## [The data]
•••

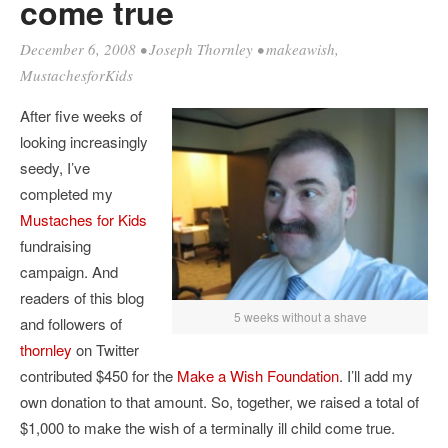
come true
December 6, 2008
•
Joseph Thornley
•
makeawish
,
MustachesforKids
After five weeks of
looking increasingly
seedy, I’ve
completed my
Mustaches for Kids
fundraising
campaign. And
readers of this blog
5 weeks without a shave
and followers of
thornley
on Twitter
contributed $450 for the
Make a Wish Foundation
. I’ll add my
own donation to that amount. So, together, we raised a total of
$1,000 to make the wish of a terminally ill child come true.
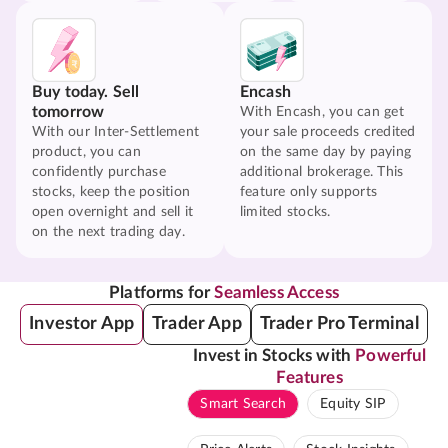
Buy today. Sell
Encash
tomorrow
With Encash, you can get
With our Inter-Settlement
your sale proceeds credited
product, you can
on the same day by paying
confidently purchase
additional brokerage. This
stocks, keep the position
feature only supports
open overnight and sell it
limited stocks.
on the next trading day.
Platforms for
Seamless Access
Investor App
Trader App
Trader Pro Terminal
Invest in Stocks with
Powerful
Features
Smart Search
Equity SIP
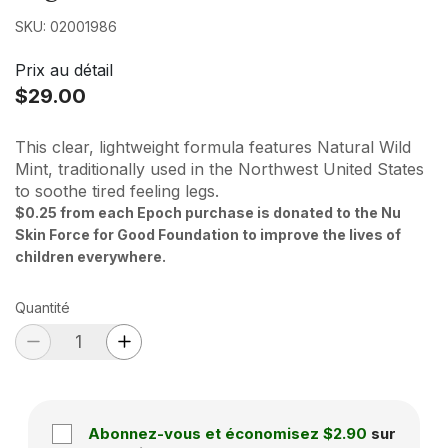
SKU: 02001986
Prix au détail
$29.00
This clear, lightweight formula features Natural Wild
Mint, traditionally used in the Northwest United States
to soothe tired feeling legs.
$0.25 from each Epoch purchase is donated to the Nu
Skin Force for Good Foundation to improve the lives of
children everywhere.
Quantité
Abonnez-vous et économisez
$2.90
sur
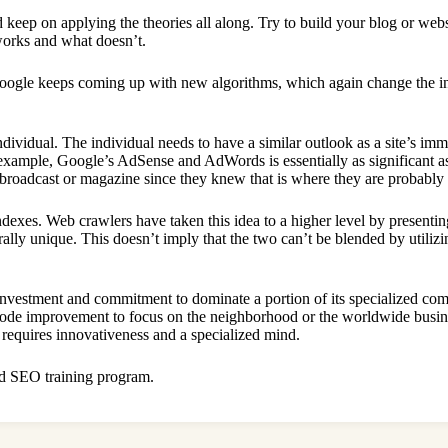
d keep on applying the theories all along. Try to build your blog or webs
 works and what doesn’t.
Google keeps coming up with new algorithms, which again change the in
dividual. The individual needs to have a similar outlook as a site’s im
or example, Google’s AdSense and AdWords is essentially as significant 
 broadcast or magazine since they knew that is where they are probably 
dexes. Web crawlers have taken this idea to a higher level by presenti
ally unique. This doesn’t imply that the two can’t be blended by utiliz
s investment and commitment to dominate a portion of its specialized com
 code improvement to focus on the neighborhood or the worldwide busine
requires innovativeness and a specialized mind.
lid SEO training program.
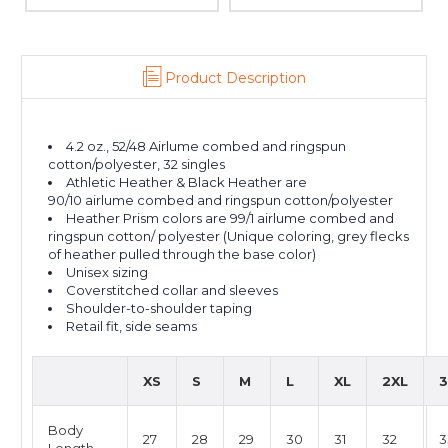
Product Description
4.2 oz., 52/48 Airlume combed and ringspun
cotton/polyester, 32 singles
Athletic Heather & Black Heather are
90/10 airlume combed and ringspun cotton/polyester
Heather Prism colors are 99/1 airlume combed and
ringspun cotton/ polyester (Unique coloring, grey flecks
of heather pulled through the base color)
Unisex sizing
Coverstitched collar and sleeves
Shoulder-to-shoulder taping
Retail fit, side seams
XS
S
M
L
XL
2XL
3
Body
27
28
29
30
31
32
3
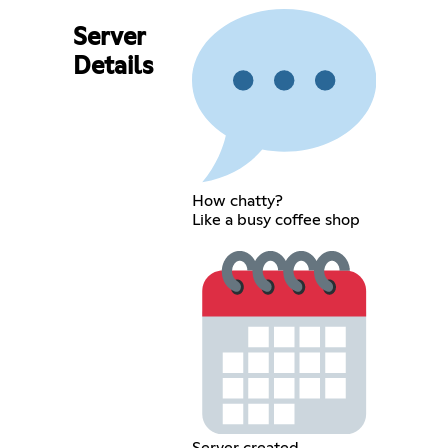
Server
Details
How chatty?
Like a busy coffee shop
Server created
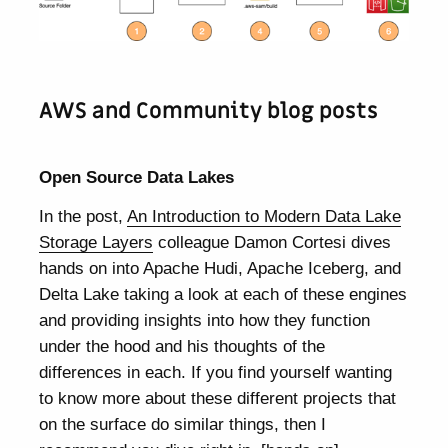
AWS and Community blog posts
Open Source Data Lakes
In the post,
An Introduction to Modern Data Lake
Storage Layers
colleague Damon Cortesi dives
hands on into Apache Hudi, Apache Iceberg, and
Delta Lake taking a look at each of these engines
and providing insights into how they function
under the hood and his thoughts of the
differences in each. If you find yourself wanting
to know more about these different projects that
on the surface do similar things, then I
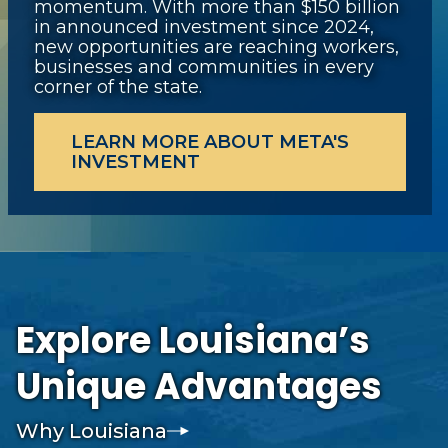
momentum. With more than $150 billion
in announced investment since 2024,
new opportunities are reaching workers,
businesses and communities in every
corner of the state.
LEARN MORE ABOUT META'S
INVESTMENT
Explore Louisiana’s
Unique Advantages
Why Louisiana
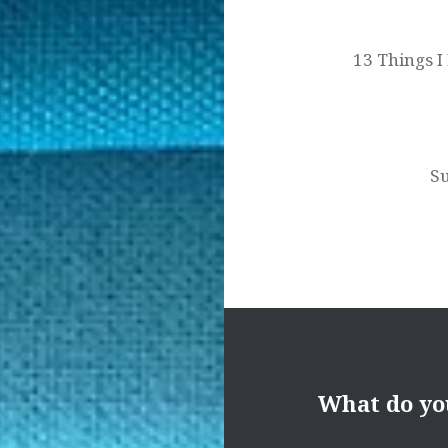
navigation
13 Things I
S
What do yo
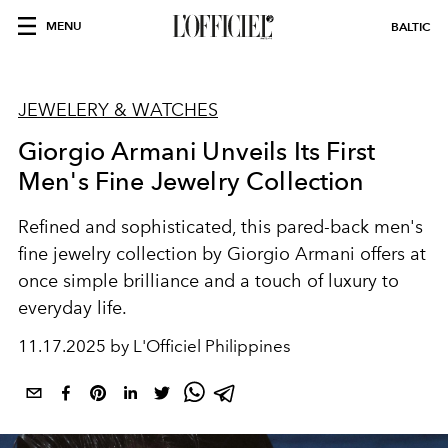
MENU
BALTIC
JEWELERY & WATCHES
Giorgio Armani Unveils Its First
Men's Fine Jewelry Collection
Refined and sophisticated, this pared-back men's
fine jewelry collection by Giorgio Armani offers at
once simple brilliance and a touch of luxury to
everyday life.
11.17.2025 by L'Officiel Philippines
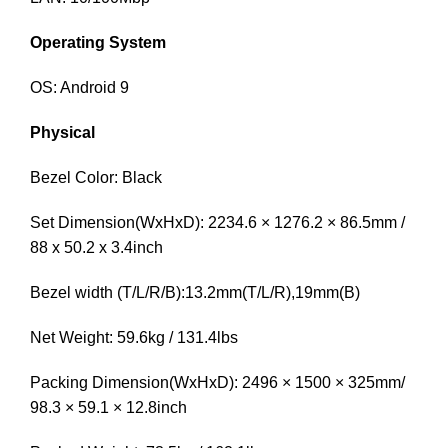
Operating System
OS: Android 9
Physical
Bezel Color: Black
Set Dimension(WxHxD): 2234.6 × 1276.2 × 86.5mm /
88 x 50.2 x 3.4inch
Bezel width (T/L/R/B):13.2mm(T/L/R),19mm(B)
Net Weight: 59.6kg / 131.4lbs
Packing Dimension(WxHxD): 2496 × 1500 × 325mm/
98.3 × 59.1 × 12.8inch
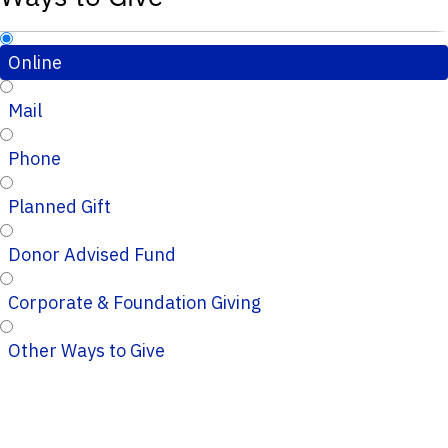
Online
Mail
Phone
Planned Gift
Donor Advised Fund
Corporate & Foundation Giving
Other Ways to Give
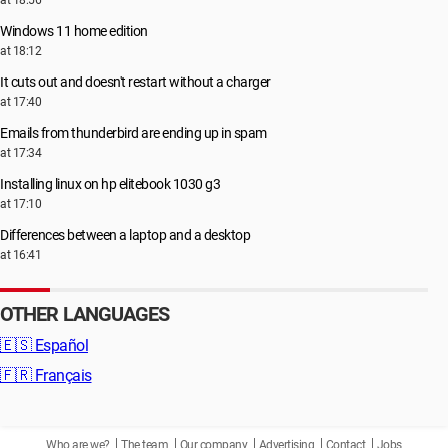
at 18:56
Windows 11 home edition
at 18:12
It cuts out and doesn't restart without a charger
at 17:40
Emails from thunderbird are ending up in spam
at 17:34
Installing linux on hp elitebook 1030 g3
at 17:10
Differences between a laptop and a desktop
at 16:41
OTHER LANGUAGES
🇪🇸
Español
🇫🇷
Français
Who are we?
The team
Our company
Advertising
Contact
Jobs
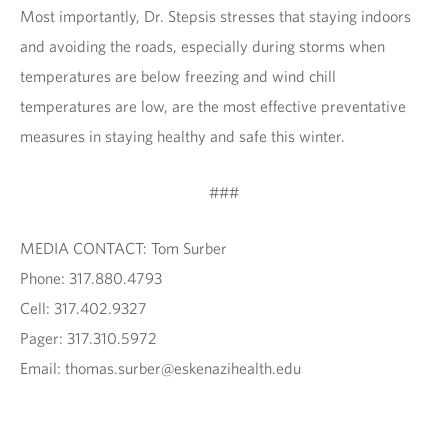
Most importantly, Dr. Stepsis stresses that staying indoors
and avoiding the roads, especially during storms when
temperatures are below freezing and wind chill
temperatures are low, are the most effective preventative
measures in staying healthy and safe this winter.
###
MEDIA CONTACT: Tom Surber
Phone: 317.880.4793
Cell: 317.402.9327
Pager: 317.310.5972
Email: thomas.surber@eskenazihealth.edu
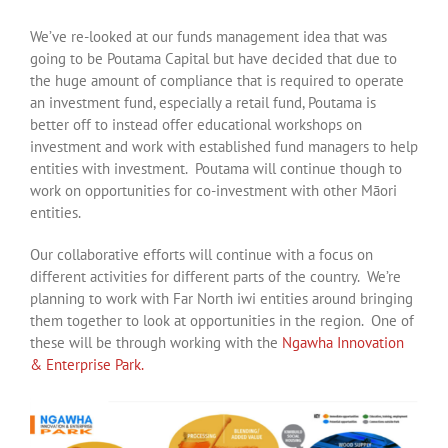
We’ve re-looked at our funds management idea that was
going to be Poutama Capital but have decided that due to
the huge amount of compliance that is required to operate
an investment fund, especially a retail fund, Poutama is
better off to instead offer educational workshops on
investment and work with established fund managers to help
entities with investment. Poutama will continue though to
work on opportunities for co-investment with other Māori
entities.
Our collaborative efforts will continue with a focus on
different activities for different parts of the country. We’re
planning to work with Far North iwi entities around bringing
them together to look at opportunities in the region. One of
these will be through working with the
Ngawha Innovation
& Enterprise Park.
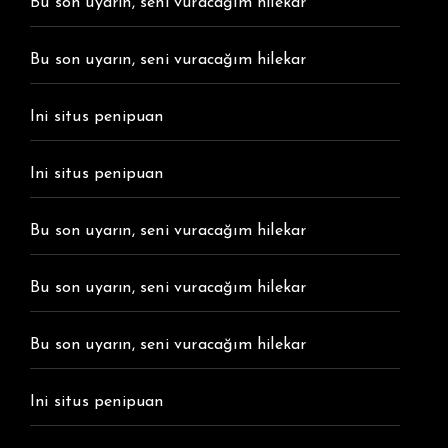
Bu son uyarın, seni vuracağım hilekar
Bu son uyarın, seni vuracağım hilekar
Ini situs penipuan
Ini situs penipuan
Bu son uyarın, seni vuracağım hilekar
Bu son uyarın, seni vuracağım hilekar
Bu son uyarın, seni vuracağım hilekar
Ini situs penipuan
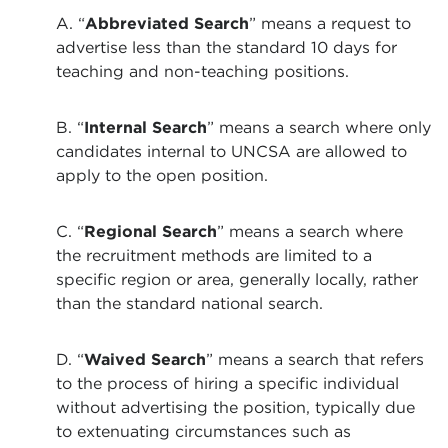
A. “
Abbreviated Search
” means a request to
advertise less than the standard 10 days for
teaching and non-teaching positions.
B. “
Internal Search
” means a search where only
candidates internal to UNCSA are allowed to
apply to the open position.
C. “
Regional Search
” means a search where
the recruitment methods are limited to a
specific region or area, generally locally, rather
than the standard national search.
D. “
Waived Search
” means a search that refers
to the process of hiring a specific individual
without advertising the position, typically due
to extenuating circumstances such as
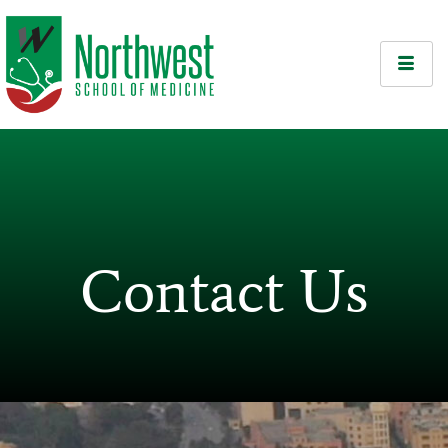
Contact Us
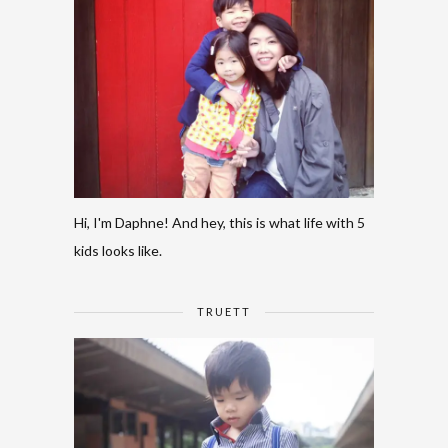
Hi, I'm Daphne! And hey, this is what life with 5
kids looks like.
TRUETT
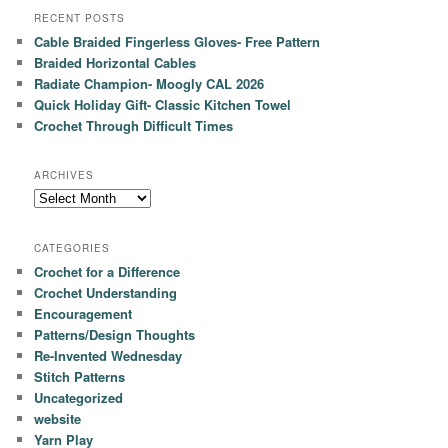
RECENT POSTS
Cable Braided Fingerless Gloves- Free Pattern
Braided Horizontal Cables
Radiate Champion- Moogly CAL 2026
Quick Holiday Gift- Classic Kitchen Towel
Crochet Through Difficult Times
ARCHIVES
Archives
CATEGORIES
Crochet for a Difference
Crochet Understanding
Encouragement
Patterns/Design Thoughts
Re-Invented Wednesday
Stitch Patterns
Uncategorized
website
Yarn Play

•••

Show all lines from the data that contain "temperatures".

## [Task answer]
temperatures are below freezing and wind chill
temperatures are low, are the most effective preventative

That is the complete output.